■ Texto para análisis ■
* * * * * * * * *
Atasco en la pequeña ciudad de provincia

(de lo mejor del día)

domingo, 20 de abril de 2008

Medialuna, plano de planta

Mi papá nació aquí. O allí. Lo digo por la casa de la foto. Mi papá nació allí y a mí me llevaron cuando tenía un año. Viví nueve. Me contaron que la construyó mi abuelo, por allá en el treinta y algo, y siempre me sorprendió que no tuviera ni una grieta en sus paredes. Y eso que en Medellín temblaba la tierra, incluso recuerdo una tarde en que vi venir el coche de Germán Botero por la carretera mientras ésta se movía. Tal vez no era el coche de Germán, tal vez no se movía tanto el asfalto como lo recuerdo, pero aquella tarde la tierra tembló, yo estaba jugando con mi prima Ana en su casa y a Medialuna no le salió ni una grieta. Nunca. Por lo menos en aquellos nueve años.
* * * * * * * * *
(Registros de datos)
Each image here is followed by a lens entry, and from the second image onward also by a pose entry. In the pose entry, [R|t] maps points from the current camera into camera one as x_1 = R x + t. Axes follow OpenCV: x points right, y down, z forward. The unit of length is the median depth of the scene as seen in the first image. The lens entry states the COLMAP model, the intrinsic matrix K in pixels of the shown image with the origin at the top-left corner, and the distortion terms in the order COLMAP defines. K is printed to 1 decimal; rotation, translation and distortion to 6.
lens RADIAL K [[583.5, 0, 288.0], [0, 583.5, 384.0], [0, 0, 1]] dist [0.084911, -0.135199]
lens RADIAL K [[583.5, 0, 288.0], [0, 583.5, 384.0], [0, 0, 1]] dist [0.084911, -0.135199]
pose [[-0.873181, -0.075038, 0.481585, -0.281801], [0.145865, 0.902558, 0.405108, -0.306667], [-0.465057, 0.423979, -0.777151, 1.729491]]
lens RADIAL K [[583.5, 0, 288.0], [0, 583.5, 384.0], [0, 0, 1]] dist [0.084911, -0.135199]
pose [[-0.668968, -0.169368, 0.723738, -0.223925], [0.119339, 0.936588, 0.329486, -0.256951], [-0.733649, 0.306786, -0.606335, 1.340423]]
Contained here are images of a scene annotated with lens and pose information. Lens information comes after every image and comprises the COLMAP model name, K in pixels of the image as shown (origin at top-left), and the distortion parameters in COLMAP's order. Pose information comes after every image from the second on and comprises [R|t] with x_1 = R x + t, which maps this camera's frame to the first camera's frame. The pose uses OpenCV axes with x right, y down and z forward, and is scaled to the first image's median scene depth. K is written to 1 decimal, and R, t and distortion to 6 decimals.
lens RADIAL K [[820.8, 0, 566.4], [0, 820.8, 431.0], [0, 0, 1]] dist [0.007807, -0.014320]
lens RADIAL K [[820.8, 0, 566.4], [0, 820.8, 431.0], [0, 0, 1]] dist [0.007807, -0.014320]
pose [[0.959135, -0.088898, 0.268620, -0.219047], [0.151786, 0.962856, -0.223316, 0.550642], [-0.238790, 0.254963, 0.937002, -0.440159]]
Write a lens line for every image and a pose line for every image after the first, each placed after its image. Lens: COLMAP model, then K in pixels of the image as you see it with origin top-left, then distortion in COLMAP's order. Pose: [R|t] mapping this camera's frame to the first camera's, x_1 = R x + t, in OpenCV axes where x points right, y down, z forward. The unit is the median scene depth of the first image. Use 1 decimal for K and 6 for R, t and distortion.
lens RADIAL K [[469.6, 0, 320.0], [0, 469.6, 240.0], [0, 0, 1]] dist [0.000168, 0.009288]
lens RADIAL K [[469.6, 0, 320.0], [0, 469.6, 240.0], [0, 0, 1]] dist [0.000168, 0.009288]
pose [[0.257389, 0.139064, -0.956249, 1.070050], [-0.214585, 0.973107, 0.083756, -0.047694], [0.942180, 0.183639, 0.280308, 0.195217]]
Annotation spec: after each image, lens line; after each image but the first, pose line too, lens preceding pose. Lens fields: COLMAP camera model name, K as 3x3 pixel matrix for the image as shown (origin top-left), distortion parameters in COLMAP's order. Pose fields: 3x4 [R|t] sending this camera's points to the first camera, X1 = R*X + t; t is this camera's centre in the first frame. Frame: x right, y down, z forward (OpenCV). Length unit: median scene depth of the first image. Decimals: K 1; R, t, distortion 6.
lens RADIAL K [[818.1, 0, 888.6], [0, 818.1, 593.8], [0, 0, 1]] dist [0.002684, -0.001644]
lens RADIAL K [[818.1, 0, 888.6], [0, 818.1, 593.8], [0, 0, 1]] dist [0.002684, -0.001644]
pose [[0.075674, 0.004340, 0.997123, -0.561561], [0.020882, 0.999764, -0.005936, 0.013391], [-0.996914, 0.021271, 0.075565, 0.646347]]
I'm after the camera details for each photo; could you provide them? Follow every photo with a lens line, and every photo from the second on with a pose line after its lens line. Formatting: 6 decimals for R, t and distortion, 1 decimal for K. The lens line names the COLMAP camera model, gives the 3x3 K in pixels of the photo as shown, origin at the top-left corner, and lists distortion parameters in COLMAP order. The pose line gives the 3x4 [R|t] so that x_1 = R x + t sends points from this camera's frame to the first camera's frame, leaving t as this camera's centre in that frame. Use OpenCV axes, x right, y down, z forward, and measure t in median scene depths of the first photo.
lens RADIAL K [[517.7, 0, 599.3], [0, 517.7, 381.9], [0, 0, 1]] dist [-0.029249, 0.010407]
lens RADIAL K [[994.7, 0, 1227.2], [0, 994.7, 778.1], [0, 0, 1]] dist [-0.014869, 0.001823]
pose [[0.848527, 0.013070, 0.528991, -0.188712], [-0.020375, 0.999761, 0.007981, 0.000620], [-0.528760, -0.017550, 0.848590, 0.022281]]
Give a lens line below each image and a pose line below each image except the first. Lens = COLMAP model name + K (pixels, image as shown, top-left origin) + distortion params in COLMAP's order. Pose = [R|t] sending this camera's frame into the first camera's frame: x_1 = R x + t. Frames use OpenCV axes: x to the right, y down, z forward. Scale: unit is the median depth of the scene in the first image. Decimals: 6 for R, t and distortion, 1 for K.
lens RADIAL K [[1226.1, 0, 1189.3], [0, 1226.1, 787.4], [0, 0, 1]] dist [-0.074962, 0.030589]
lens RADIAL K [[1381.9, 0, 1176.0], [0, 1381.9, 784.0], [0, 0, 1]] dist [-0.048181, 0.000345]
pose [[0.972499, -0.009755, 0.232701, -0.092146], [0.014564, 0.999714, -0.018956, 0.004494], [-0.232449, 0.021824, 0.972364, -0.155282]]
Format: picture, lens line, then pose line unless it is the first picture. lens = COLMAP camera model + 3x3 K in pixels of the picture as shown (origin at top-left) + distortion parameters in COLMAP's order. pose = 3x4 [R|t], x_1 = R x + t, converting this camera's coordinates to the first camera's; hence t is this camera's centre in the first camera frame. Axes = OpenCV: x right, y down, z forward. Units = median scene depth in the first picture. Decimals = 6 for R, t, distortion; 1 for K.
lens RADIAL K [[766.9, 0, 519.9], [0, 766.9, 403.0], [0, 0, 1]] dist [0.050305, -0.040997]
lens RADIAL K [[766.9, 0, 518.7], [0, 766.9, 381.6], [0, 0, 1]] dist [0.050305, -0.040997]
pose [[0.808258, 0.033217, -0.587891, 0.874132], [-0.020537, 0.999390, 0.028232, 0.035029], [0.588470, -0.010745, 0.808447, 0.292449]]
* * * * * * * * *
■ Requisitos del ejercicio ■
#1 Según el texto sobre la casa Medialuna, ¿quién la construyó y aproximadamente cuándo?
#2 Prosigue el texto sobre la casa Medialuna a partir de su última oración.

■ Respuestas por tarea ■
#1 La construyó el abuelo de quien narra, por allá en los años treinta.

#2
La fachada de Medialuna es linda y la condición es que viva quien viva en ella tiene que ser de la familia y pintar las puertas, las ventanas y los pilares del corredor en azul. En mi época, la entrada principal era la puerta de la derecha, allí estaba la sala con la tele y los sofás donde yo veía Cosmos con mi papá las mañanas de los sábados. Y donde me tumbaba a tomarme el bibe (sí, hasta muy vieja tomé aguapanelita en mi "tetero toteado" de rosca negra y con tetina rota que mi mamá se negaba a cambiarme por motivos obvios), con mi cobija de peces, cuando entraba el sol. Algún día hablaré de mi cobija de peces. A la derecha de la sala de la tele estaba la "pieza" de mis papás, y, en galería, la de mi hermana y yo, donde está la otra puerta que daba al corredor. Después, también en galería pero dando ya la vuelta para formar el cuadrado de la planta de la casa, seguía "La Ropería", donde había un escritorio donde mi hermana hacía las tareas y donde me respondió la pregunta de qué es hacer el amor. De ahí , de frente, se pasaba a la "Pieza de Rut", mi linda tía Rut que cuando venía nos regalaba los lápices de ojos que ya no le cabían en el sacapuntas.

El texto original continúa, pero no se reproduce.